--- Begin Entries ---

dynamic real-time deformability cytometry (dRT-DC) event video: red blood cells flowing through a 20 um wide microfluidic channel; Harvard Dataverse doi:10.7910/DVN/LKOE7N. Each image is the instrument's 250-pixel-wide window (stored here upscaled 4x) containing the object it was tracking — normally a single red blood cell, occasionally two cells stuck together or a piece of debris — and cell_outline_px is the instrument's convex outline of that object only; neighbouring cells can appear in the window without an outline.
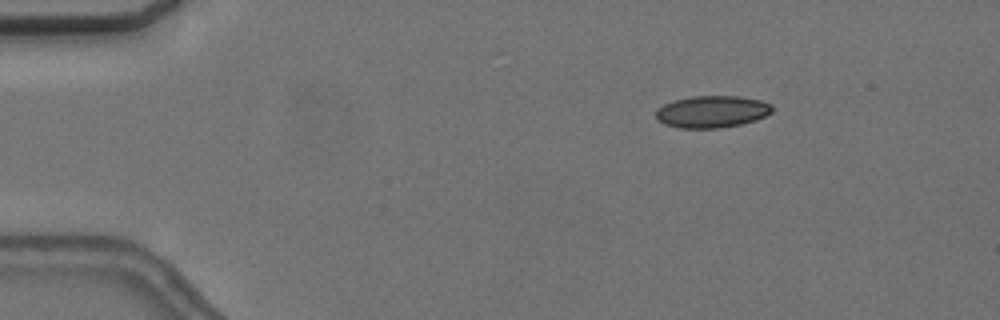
{"species": "common noctule bat (a hibernating species)", "species_latin": "Nyctalus noctula", "temperature_condition": "cold", "stored_images_in_passage": 9, "camera_frame_rate_fps": 3000, "um_per_image_px": 0.085, "animal": {"sex": "female", "body_mass_g": 24.6, "forearm_length_mm": 56.2}, "frame": {"image": 1, "passage_image": 3, "time_ms": 2.333, "image_size_px": [1000, 320], "cell_outline_px": [[772, 112], [756, 120], [740, 124], [720, 128], [680, 128], [664, 124], [656, 120], [656, 108], [664, 104], [676, 100], [692, 96], [736, 96], [760, 100], [772, 104]], "centroid_in_image_um": [60.5, 9.49], "position_along_channel_um": 24.5, "area_um2": 21.68}}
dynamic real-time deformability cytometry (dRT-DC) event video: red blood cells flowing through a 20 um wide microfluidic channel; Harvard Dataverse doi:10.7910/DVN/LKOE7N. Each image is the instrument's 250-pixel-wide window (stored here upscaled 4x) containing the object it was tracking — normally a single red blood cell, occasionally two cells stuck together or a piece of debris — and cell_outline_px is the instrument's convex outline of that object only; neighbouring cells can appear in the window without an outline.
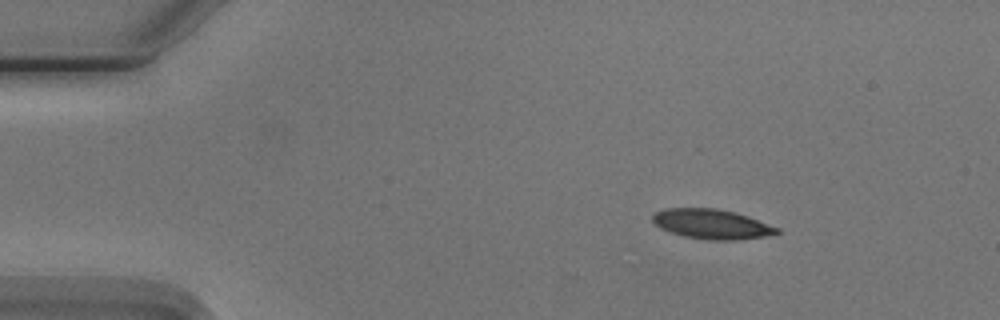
{"species": "Egyptian fruit bat (a non-hibernating species)", "species_latin": "Rousettus aegyptiacus", "temperature_condition": "cold", "stored_images_in_passage": 3, "camera_frame_rate_fps": 3000, "um_per_image_px": 0.085, "animal": {"sex": "male"}, "frame": {"image": 1, "passage_image": 1, "time_ms": 0.0, "image_size_px": [1000, 320], "cell_outline_px": [[780, 232], [764, 236], [740, 240], [708, 240], [684, 236], [660, 228], [652, 220], [652, 216], [656, 212], [668, 208], [716, 208], [748, 216], [780, 228]], "centroid_in_image_um": [60.51, 19.05], "position_along_channel_um": 24.5, "area_um2": 21.39}}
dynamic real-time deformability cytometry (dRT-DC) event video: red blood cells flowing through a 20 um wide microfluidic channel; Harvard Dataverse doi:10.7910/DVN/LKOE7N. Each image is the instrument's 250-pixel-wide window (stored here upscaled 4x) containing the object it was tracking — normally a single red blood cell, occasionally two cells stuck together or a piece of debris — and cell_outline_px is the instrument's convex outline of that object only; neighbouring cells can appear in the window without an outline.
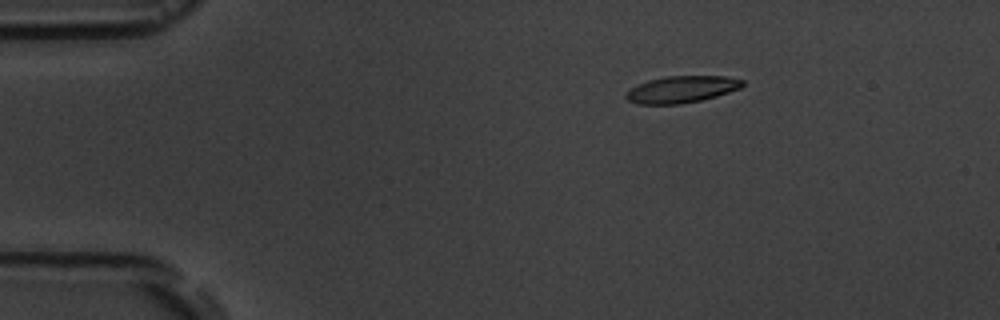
{"species": "common noctule bat (a hibernating species)", "species_latin": "Nyctalus noctula", "temperature_condition": "room temperature", "stored_images_in_passage": 5, "camera_frame_rate_fps": 3000, "um_per_image_px": 0.085, "animal": {"sex": "male", "body_mass_g": 19.5, "forearm_length_mm": 54.6}, "frame": {"image": 1, "passage_image": 3, "time_ms": 2.333, "image_size_px": [1000, 320], "cell_outline_px": [[744, 84], [740, 88], [716, 96], [700, 100], [680, 104], [636, 104], [628, 100], [624, 96], [624, 92], [648, 80], [664, 76], [724, 76], [744, 80]], "centroid_in_image_um": [57.91, 7.59], "position_along_channel_um": 27.1, "area_um2": 18.15}}
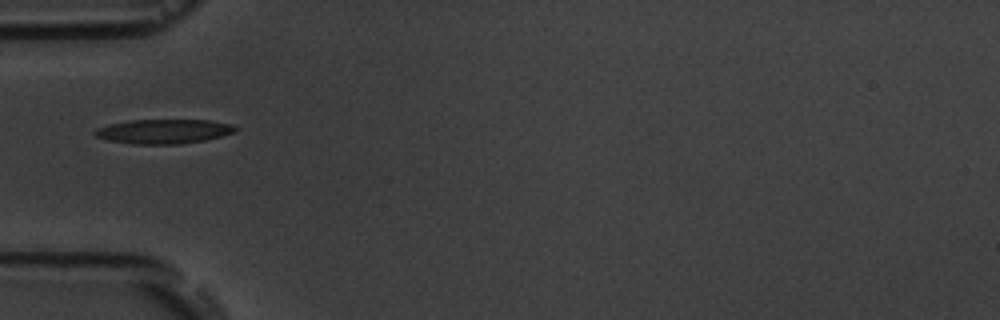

--- End Entries ---

__Written instruction__
Skip the pictures and transcribe the rest of the records exactly.

__Finished exercise__
dynamic real-time deformability cytometry (dRT-DC) event video: red blood cells flowing through a 20 um wide microfluidic channel; Harvard Dataverse doi:10.7910/DVN/LKOE7N. Each image is the instrument's 250-pixel-wide window (stored here upscaled 4x) containing the object it was tracking — normally a single red blood cell, occasionally two cells stuck together or a piece of debris — and cell_outline_px is the instrument's convex outline of that object only; neighbouring cells can appear in the window without an outline.
{"species": "common noctule bat (a hibernating species)", "species_latin": "Nyctalus noctula", "temperature_condition": "cold", "stored_images_in_passage": 9, "camera_frame_rate_fps": 3000, "um_per_image_px": 0.085, "animal": {"sex": "female", "body_mass_g": 24.6, "forearm_length_mm": 56.2}, "frame": {"image": 1, "passage_image": 3, "time_ms": 2.333, "image_size_px": [1000, 320], "cell_outline_px": [[772, 112], [756, 120], [740, 124], [720, 128], [680, 128], [664, 124], [656, 120], [656, 108], [664, 104], [676, 100], [692, 96], [736, 96], [760, 100], [772, 104]], "centroid_in_image_um": [60.5, 9.49], "position_along_channel_um": 24.5, "area_um2": 21.68}}
dynamic real-time deformability cytometry (dRT-DC) event video: red blood cells flowing through a 20 um wide microfluidic channel; Harvard Dataverse doi:10.7910/DVN/LKOE7N. Each image is the instrument's 250-pixel-wide window (stored here upscaled 4x) containing the object it was tracking — normally a single red blood cell, occasionally two cells stuck together or a piece of debris — and cell_outline_px is the instrument's convex outline of that object only; neighbouring cells can appear in the window without an outline.
{"species": "Egyptian fruit bat (a non-hibernating species)", "species_latin": "Rousettus aegyptiacus", "temperature_condition": "cold", "stored_images_in_passage": 3, "camera_frame_rate_fps": 3000, "um_per_image_px": 0.085, "animal": {"sex": "male"}, "frame": {"image": 1, "passage_image": 1, "time_ms": 0.0, "image_size_px": [1000, 320], "cell_outline_px": [[780, 232], [764, 236], [740, 240], [708, 240], [684, 236], [660, 228], [652, 220], [652, 216], [656, 212], [668, 208], [716, 208], [748, 216], [780, 228]], "centroid_in_image_um": [60.51, 19.05], "position_along_channel_um": 24.5, "area_um2": 21.39}}
dynamic real-time deformability cytometry (dRT-DC) event video: red blood cells flowing through a 20 um wide microfluidic channel; Harvard Dataverse doi:10.7910/DVN/LKOE7N. Each image is the instrument's 250-pixel-wide window (stored here upscaled 4x) containing the object it was tracking — normally a single red blood cell, occasionally two cells stuck together or a piece of debris — and cell_outline_px is the instrument's convex outline of that object only; neighbouring cells can appear in the window without an outline.
{"species": "common noctule bat (a hibernating species)", "species_latin": "Nyctalus noctula", "temperature_condition": "room temperature", "stored_images_in_passage": 5, "camera_frame_rate_fps": 3000, "um_per_image_px": 0.085, "animal": {"sex": "male", "body_mass_g": 19.5, "forearm_length_mm": 54.6}, "frame": {"image": 1, "passage_image": 3, "time_ms": 2.333, "image_size_px": [1000, 320], "cell_outline_px": [[744, 84], [740, 88], [716, 96], [700, 100], [680, 104], [636, 104], [628, 100], [624, 96], [624, 92], [648, 80], [664, 76], [724, 76], [744, 80]], "centroid_in_image_um": [57.91, 7.59], "position_along_channel_um": 27.1, "area_um2": 18.15}}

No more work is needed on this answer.